My uncle is an Orthopaedic, with a PhD degree. Like that’s not enough, he also likes to discuss bones at countless symposiums, teach about bones at a university, and had invented new techniques on how to fix some bones.

 

The market is niche, I admit. But there are people who live that life.

He’s a man of science. He walks side by side with objective judgement and technology.

 

At one night over dinner with him, I brought out what I thought would be a light topic. “I like to shoot with film,” I said, and expected a simple answer like, “Oh, cool!” or, “Okay.” How could I have foreseen, he found the topic was actually interesting and started firing torrents of questions and arguments.

 

He recapped that the more advanced technology applied to the camera, the better the results would be compared to the ones using method several hundred years backwards. Even if there is a difference in the results, it is teeny beanies minor and not worth struggling. He also argued that the beautiful sentiments in film photography is nothing else than the successful branding strategy from the film manufacturers.

 

I tried to defend my ground, but then I realised, debating over digital versus film would be as never ending as sorting out Middle East.

 

Because technology fails to understand one thing: the soul.

 

Yes, with the latest technology, you can conclude an entire orchestra in a single keyboard, and then jam it with the latest R&B tunes, perfectly.
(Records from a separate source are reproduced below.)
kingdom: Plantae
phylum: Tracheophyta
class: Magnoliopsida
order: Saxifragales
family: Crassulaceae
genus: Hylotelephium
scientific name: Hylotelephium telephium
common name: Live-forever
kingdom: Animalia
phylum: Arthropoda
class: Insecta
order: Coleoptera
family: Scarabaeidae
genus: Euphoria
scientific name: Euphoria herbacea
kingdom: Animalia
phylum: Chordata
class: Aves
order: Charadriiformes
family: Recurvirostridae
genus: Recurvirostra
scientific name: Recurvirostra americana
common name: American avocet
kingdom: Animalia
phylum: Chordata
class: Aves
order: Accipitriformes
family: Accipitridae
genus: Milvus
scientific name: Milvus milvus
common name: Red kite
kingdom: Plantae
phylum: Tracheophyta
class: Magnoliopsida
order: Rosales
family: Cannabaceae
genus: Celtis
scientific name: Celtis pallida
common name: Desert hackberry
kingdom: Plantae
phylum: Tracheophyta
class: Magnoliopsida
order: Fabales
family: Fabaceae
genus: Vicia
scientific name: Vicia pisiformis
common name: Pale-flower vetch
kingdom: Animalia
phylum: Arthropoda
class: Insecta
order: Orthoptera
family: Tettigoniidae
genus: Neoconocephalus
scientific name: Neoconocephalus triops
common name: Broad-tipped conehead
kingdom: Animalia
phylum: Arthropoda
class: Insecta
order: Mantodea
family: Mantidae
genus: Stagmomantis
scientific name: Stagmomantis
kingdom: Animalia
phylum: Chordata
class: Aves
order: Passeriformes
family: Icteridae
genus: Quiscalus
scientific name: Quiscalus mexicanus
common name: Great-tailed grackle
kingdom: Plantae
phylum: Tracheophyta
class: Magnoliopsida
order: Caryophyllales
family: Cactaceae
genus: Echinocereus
But Martha Argerich would play a simple Sonata on an old piano - the kind of piano that has no cords attached - and people would pay thousands of dollars just to listen to each soulful tunes.

 

You might feel like you’re piloting a futuristic spacecraft inside an SLR McLaren but then cruising along the motorways in a naked Alfa Romeo would let you feel nothing but classic.

 

The market is niche, I admit. But there are people who live that life.

 

Alex and Ruth are two of those people. They were so excited when I told them that I’d shoot their session solely on film. The lovely couple enjoyed the slow paced photo shoot so much and anticipated the outcome dearly. Therefore the series below is very special for me indeed.

 

And while scrolling down the photos, there’s gonna be at least one of you who would argue that the same results could be achieved with a dSLR camera and a proper editing process. I believe that. However, one thing I should point out is that the session took place right under the fierce midday sun, and these pictures were fresh from the film developer’s mailbox. No tones enhancements in any ways.

 

I fall deeper in love with film. The dynamic range, the light it captured, the mood, the mystery, the beautiful mistakes, and most importantly, the soul.